1. The shareholders' meeting shall be voted by shareholders.

Shareholders should vote according to their own free will. In order to prevent shareholders from being controlled or coerced by others when voting, participants can be limited to shareholders and necessary participants through special provisions in the articles of association.

② Shareholders may entrust others to attend the shareholders' meeting and exercise their voting rights. Because the general meeting of shareholders may involve the business secrets of the company, it can be stipulated in the articles of association that "shareholders may not entrust participants other than shareholders."

Participate in shareholders' meetings and exercise voting rights. Where the shareholders are corporate or other unincorporated organizations, the participants shall be the legal representatives of the shareholders, shareholders of the company, business partners or employees. Where a shareholder appoints its employee to attend the meeting, it shall submit the labor contract with the employee. "

2. Shareholders shall exercise their voting rights in proportion to their capital contribution.

① The Company Law only stipulates that shareholders have the right to vote according to the proportion of their capital contribution, but it is not clear whether the proportion of capital contribution is subscribed or paid, which should be made clear through the articles of association.

(2) The voting method shall be in written form to avoid voting by show of hands; According to the sensitivity of the topic, the voting can be combined by secret ballot; According to the specific situation, design a bill table and decide to vote on one or all bills at a time.

(3) Specific voting rules can be designed in the company's articles of association, especially the rules for selecting the tellers and tellers (especially when voting by secret ballot), and voting votes and voting counting tables can be made. After voting, shareholders can sign and confirm the voting counting tables and file them.

④ The shareholders' meeting is not about how to do it, but about whether to do it or not.

Meeting resolution:

For matters other than special matters, the number of people with voting rights must support the adoption, and the articles of association should be clear, for example, it should be agreed that "it should be passed by more than half of the voting rights held by shareholders present at the meeting" or "it should be passed by more than half of the voting rights held by shareholders who have not given up voting rights."

Meeting minutes:

① The shareholders' meeting shall keep minutes of the decisions on the matters discussed, and the shareholders attending the meeting shall sign the minutes.

Tip: In practice, shareholders may leave the meeting angrily without signing, but this will not result in the resolution of the shareholders' meeting being invalid or revocable.

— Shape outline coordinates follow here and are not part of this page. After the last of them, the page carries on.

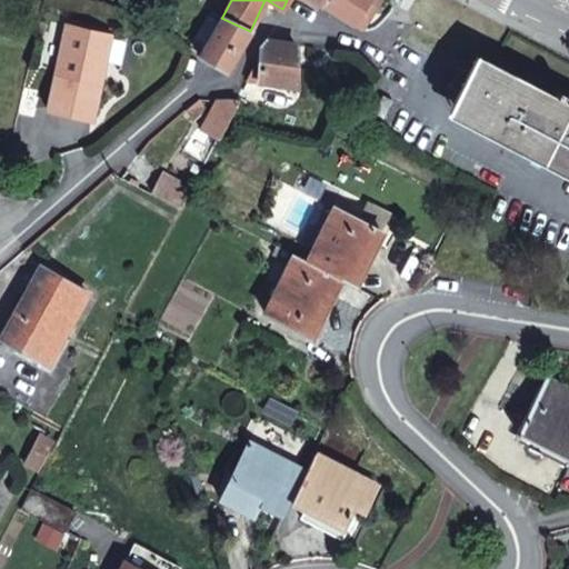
[(325,0),(321,6),(353,25),(361,11),(367,16),(376,3),(378,6),(381,0),(325,0)]
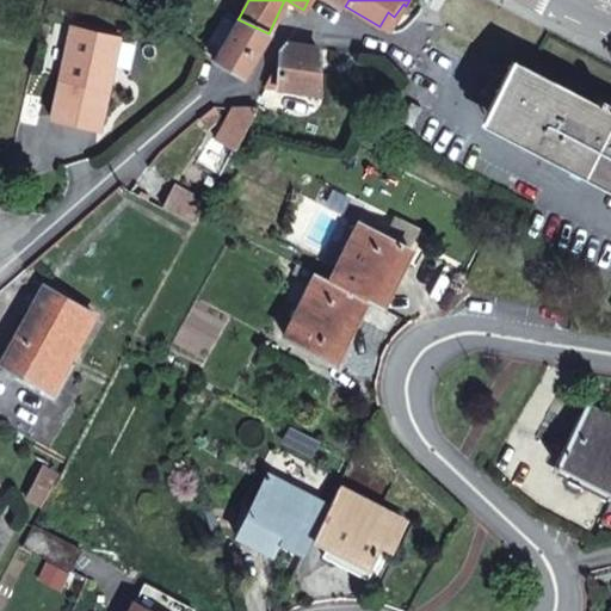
[(394,17),(388,12),(380,26),(386,30),(394,17)]
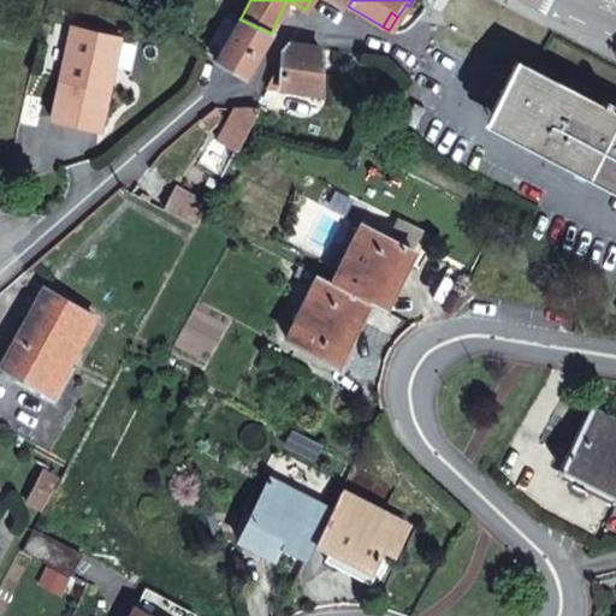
[(271,34),(240,19),(215,59),(246,75),(271,34)]
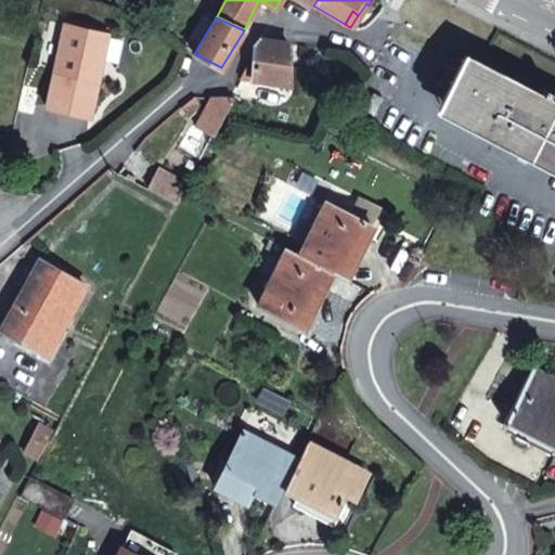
[(103,33),(66,24),(47,106),(89,117),(99,74),(94,73),(103,33)]
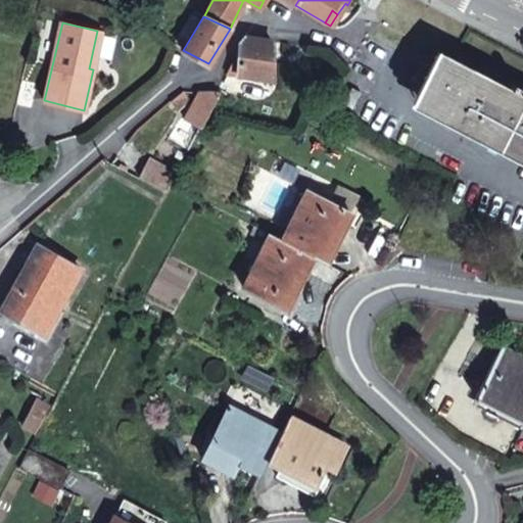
[(93,69),(102,32),(97,31),(89,68),(93,69)]
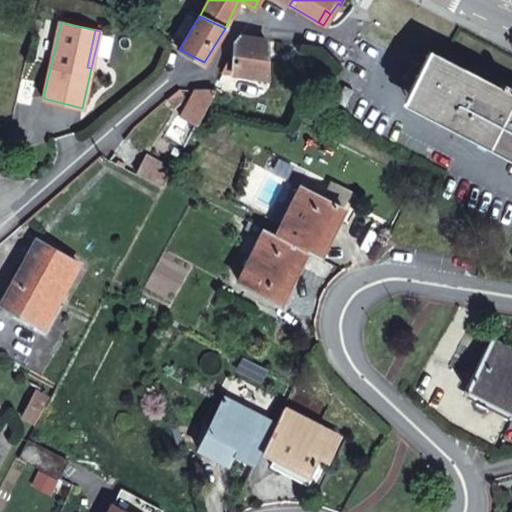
[(267,40),(239,36),(234,41),(233,65),(227,61),(222,71),(267,77),(267,40)]
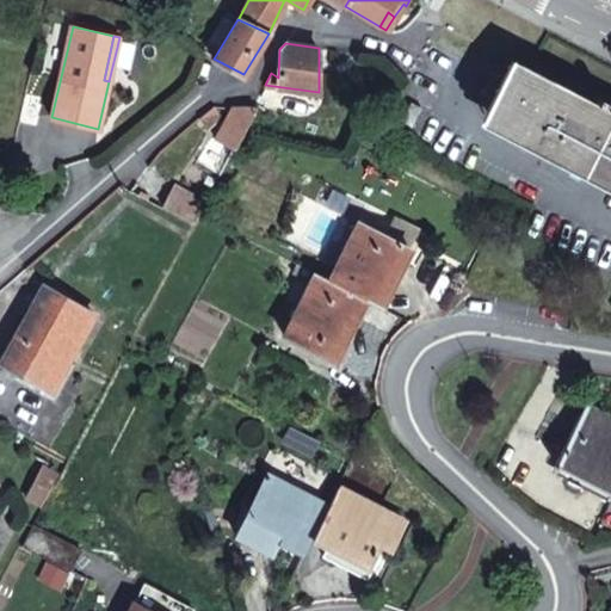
[(526,66),(512,59),(481,118),(495,125),(526,67),(526,66)]
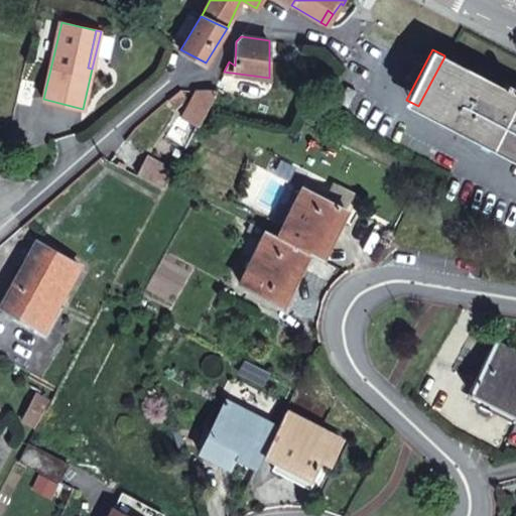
[(515,92),(509,89),(513,83),(506,80),(503,86),(444,56),(418,106),(515,156),(515,92)]
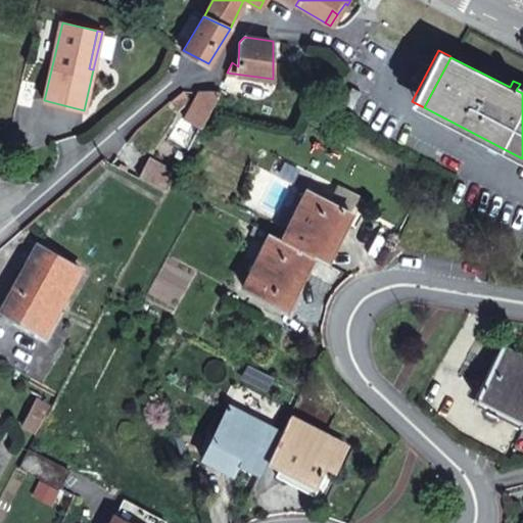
[(360,91),(352,87),(343,102),(350,106),(360,91)]
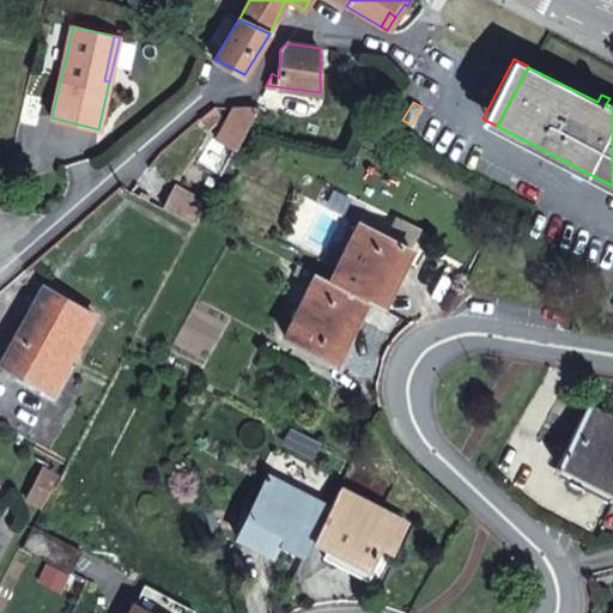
[(219,113),(216,107),(211,107),(199,117),(207,127),(218,117),(219,113)]
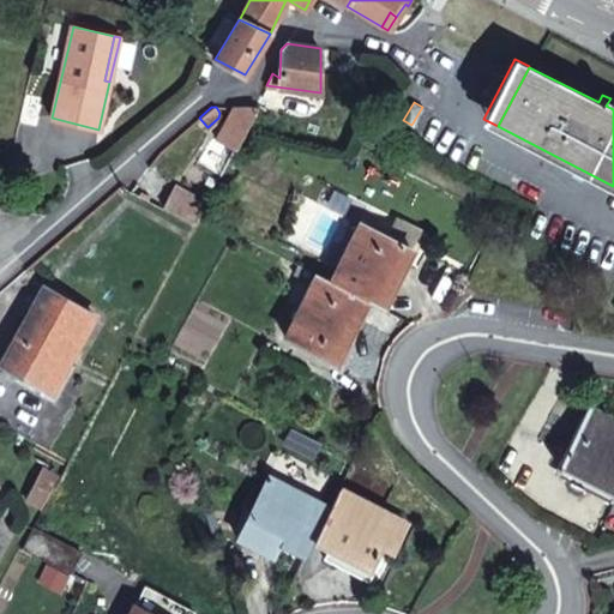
[(254,108),(235,107),(216,139),(235,150),(250,124),(258,109),(256,108),(254,108)]
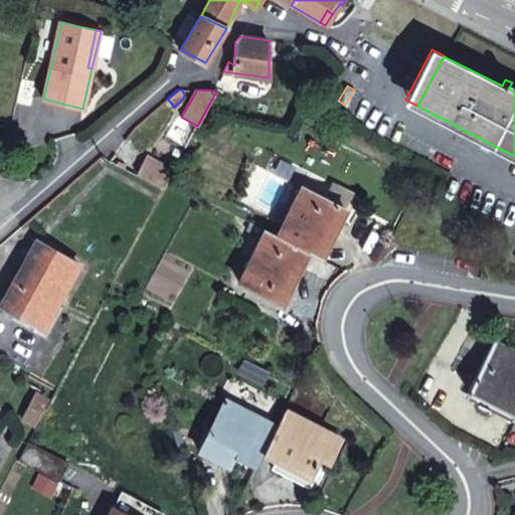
[(172,169),(147,156),(137,173),(162,187),(172,169)]
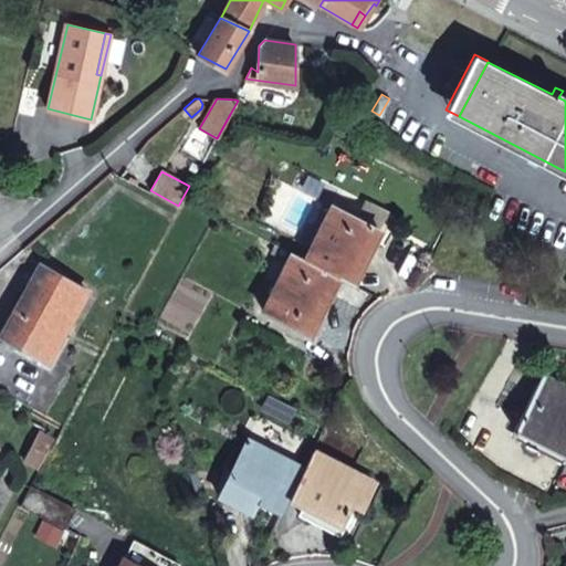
[(388,212),(366,200),(357,219),(378,230),(388,212)]
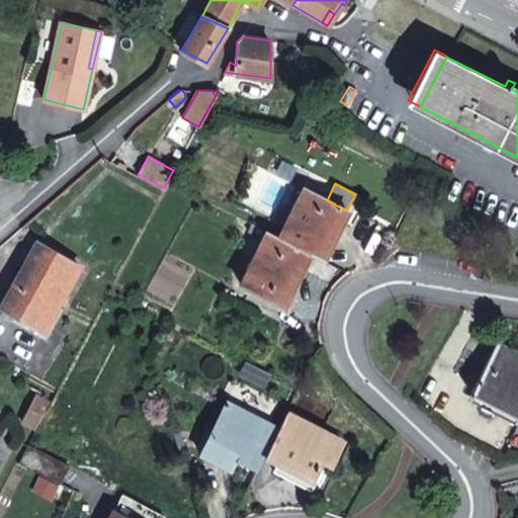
[(327,200),(305,188),(279,238),(294,245),(310,252),(322,258),(346,210),(327,200)]
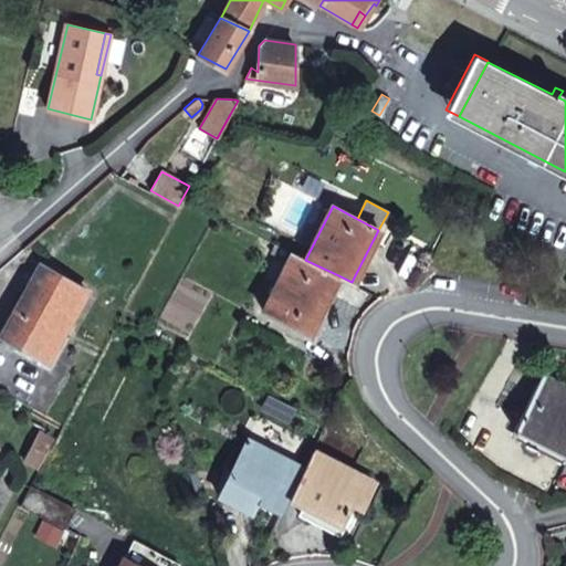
[(292,253),(275,243),(272,252),(289,261),(292,253)]
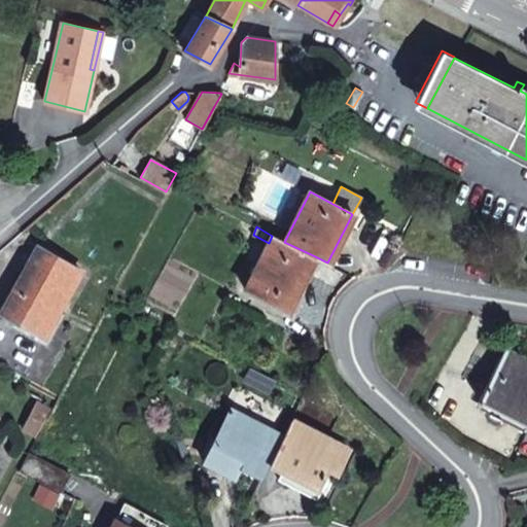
[(272,236),(269,243),(245,289),(287,310),(315,256),(300,249),(284,242),(272,236)]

However, in order to prove that shareholders attend the meeting, an attendance form should be prepared, and shareholders attending the meeting should be invited to sign in before the meeting begins.

② The minutes of the meeting shall record the meeting time, meeting place, meeting convener, meeting notice time, meeting host, names of shareholders attending the meeting, etc.

Post-meeting work

After the meeting, the whole set of meeting materials will be sorted and filed on the same day.

Exception: If the shareholders agree in writing, they can make a decision directly without convening a shareholders' meeting, and all shareholders will sign and seal the decision document.